Time Planning Reminder: The waiting time for a first outpatient appointment at a public hospital reproductive centre is usually 3-6 months, and after entering an IVF cycle, there is an additional wait of 6-12 months. For private hospitals, the time from initial consultation to starting a cycle is generally only 2-4 weeks. If you are of advanced age (≥38) or have diminished ovarian reserve (AMH < 1.2 ng/mL), it is advisable to prioritise private hospitals to avoid missing the optimal treatment window due to waiting.

Concluding Assessment

Returning to the initial question: "Which hospital in Hong Kong has the most beds?" — Queen Elizabeth Hospital and Queen Mary Hospital lead in total hospital bed capacity, but Queen Elizabeth Hospital does not have a reproductive centre. Therefore, for patients requiring assisted reproduction, Queen Mary Hospital is the option with the most beds. Among private hospitals, Hong Kong Sanatorium & Hospital has the most beds and the most mature reproductive centre facilities.

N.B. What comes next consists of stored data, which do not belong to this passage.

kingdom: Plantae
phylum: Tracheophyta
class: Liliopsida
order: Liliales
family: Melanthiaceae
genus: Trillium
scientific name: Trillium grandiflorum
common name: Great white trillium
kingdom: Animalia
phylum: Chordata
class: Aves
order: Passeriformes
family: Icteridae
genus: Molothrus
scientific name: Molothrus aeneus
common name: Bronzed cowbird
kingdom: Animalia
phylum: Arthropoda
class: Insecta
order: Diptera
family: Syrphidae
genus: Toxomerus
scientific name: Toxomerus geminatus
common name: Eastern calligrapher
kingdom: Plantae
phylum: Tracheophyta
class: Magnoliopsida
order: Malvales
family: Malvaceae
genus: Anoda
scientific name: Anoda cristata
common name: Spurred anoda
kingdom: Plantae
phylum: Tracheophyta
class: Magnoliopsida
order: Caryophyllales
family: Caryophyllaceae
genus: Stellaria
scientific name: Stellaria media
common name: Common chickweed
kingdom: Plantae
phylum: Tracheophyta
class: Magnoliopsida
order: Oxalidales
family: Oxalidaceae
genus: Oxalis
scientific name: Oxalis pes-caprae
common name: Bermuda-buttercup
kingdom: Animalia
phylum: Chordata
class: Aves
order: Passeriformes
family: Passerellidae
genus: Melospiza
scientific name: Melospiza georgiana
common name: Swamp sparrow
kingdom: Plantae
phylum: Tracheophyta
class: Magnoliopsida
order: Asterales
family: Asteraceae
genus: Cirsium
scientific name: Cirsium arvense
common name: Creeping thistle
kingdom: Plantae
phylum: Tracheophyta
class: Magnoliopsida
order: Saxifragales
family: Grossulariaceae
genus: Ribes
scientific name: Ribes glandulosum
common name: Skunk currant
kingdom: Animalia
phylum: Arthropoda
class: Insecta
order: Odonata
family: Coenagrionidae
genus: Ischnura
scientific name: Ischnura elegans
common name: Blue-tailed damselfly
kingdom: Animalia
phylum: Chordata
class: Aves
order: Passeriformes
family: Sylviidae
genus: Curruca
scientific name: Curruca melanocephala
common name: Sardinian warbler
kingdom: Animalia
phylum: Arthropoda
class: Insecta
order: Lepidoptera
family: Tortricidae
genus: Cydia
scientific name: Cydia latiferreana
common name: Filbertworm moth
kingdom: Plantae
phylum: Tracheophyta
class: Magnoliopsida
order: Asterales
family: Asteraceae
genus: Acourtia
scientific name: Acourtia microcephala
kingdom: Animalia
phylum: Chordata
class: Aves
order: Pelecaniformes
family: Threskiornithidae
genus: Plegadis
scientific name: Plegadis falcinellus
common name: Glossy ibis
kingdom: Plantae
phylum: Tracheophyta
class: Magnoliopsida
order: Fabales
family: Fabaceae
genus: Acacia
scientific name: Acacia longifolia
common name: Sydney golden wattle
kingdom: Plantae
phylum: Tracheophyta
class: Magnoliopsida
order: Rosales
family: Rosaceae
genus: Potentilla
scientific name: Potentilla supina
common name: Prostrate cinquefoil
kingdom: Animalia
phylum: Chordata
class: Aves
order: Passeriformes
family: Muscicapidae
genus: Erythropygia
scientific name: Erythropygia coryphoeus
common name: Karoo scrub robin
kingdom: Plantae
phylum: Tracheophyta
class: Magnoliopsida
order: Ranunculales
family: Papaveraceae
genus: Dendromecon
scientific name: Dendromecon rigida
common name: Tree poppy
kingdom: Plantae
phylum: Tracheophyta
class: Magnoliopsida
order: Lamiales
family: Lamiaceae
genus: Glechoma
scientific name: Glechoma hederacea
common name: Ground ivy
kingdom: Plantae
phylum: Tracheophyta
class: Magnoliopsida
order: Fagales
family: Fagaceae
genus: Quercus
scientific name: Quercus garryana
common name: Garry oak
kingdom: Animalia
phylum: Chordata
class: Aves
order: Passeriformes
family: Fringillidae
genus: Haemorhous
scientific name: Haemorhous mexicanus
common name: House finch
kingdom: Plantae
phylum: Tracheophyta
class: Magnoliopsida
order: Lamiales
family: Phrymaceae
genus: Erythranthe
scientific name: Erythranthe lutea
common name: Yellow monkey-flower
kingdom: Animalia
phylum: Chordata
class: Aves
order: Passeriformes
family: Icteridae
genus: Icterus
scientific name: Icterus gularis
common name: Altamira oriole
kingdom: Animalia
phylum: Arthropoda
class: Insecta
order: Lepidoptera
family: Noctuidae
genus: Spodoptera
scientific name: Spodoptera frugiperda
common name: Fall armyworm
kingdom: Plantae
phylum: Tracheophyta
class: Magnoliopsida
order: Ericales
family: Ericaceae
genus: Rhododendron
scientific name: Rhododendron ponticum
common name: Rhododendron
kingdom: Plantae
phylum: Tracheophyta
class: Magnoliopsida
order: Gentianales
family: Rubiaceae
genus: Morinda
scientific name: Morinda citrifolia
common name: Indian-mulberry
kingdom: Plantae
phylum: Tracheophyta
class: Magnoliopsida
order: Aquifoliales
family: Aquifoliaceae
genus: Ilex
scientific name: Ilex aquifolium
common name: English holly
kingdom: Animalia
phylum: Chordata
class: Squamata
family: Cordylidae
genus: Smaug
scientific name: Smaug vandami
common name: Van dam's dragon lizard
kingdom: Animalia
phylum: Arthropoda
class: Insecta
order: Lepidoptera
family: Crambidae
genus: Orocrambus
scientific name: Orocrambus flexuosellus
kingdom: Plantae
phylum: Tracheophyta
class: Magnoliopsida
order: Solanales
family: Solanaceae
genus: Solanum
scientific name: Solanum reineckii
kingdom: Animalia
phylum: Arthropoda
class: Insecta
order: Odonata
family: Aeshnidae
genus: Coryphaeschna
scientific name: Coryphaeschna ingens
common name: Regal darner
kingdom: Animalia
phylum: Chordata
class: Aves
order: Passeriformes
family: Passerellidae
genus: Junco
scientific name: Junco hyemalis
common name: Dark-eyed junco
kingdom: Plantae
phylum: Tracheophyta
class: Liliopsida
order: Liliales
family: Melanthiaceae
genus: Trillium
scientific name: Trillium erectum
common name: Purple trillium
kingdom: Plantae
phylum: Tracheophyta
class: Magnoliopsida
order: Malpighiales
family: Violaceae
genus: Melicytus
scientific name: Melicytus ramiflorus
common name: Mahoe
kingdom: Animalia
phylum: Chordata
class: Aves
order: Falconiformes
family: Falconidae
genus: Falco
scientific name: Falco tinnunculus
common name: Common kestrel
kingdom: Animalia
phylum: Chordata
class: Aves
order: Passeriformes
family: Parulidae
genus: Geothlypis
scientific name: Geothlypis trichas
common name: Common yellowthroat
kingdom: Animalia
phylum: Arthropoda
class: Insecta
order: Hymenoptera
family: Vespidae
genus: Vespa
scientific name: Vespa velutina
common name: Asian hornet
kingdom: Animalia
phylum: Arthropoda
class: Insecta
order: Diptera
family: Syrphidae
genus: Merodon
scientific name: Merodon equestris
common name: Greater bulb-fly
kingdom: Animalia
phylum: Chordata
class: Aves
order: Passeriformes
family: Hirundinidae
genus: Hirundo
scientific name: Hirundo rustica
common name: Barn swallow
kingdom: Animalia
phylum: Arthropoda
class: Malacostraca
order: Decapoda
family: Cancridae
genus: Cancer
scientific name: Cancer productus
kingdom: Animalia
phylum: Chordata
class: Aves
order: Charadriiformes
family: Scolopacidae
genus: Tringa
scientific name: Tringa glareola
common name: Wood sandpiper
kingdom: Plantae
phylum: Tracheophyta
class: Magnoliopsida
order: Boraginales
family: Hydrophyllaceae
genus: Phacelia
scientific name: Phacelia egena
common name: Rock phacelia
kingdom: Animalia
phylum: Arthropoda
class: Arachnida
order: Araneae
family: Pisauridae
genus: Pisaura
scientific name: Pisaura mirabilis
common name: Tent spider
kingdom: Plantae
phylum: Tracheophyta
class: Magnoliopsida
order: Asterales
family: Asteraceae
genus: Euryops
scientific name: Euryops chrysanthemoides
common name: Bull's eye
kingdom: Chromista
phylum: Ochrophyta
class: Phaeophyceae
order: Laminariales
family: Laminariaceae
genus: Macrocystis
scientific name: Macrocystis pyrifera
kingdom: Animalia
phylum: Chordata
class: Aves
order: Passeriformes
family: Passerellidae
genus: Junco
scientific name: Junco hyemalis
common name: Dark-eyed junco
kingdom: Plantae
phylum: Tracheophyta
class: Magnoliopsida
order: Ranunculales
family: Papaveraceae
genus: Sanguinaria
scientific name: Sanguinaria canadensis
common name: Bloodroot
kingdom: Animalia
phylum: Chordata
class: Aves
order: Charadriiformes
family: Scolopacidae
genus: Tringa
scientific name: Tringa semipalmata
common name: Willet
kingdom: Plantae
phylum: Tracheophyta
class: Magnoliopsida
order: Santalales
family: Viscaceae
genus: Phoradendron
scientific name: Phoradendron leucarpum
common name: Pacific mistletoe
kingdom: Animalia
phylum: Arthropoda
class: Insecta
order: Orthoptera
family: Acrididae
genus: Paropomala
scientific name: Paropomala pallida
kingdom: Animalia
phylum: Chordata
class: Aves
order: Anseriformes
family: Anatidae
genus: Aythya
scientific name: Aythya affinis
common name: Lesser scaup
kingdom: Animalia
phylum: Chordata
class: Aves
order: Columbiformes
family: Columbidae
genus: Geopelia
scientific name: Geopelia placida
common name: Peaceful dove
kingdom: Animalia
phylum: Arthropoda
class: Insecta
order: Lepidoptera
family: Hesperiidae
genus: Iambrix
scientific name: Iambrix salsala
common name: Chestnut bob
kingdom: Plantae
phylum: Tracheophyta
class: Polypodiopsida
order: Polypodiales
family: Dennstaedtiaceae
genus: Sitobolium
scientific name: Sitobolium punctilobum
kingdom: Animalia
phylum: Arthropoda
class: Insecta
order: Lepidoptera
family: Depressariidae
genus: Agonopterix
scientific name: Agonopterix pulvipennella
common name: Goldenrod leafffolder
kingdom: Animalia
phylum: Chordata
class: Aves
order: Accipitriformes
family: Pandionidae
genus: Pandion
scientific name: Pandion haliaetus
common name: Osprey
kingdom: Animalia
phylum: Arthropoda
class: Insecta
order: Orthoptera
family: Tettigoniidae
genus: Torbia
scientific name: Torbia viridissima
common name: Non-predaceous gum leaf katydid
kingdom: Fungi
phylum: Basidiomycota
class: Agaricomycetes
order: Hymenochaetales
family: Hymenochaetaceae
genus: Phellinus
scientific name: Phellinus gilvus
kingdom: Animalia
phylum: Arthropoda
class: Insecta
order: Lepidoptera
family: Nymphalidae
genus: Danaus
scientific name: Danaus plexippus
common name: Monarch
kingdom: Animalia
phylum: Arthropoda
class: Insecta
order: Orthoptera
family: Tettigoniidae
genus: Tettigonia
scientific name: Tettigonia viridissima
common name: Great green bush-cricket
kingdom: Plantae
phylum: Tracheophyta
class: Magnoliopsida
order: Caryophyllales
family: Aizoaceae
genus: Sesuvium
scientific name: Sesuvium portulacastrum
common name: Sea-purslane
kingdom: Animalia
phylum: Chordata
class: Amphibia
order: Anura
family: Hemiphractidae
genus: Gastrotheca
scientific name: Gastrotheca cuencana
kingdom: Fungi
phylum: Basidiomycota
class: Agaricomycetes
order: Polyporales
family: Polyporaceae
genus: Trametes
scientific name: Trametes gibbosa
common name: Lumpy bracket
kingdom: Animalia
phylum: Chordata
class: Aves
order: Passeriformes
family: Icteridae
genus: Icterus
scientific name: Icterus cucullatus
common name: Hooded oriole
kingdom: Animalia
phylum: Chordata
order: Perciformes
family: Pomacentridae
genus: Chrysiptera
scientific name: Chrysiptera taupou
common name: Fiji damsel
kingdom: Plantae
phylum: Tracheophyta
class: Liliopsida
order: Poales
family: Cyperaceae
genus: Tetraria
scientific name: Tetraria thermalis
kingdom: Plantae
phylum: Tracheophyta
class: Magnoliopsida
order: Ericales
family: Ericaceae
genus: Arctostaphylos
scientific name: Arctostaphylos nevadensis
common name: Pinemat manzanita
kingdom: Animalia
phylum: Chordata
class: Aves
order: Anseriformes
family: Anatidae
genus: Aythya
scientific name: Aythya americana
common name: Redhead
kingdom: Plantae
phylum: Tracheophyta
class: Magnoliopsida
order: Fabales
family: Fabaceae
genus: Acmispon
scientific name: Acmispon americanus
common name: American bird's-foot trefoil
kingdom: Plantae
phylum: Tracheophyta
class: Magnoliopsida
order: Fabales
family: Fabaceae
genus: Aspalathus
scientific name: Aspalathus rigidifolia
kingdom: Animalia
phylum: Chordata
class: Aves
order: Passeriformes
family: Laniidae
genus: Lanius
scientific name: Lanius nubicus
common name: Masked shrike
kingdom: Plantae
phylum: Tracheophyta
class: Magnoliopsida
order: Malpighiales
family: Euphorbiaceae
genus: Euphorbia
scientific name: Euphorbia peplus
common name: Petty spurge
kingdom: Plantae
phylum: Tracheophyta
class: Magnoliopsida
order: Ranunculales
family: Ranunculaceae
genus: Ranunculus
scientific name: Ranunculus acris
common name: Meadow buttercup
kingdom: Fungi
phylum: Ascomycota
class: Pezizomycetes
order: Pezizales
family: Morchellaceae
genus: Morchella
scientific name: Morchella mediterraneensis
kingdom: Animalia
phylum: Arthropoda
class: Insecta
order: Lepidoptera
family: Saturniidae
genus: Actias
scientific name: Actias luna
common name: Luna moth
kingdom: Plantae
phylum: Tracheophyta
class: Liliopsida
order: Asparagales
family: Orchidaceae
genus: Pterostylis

However, the number of beds is just one reference dimension. What truly affects treatment experience and safety is: the number of dedicated observation beds in the reproductive centre, the efficiency of the admission pathway for complications, and the emergency response capability during non-working hours. It is recommended that patients make a choice after comprehensive consideration based on their risk type, time budget, and financial situation.

*Data in this article is compiled based on public information. Bed numbers are dynamic; please refer to the latest hospital announcements before your visit. Treatment decisions should be made based on your own circumstances and in consultation with your attending physician.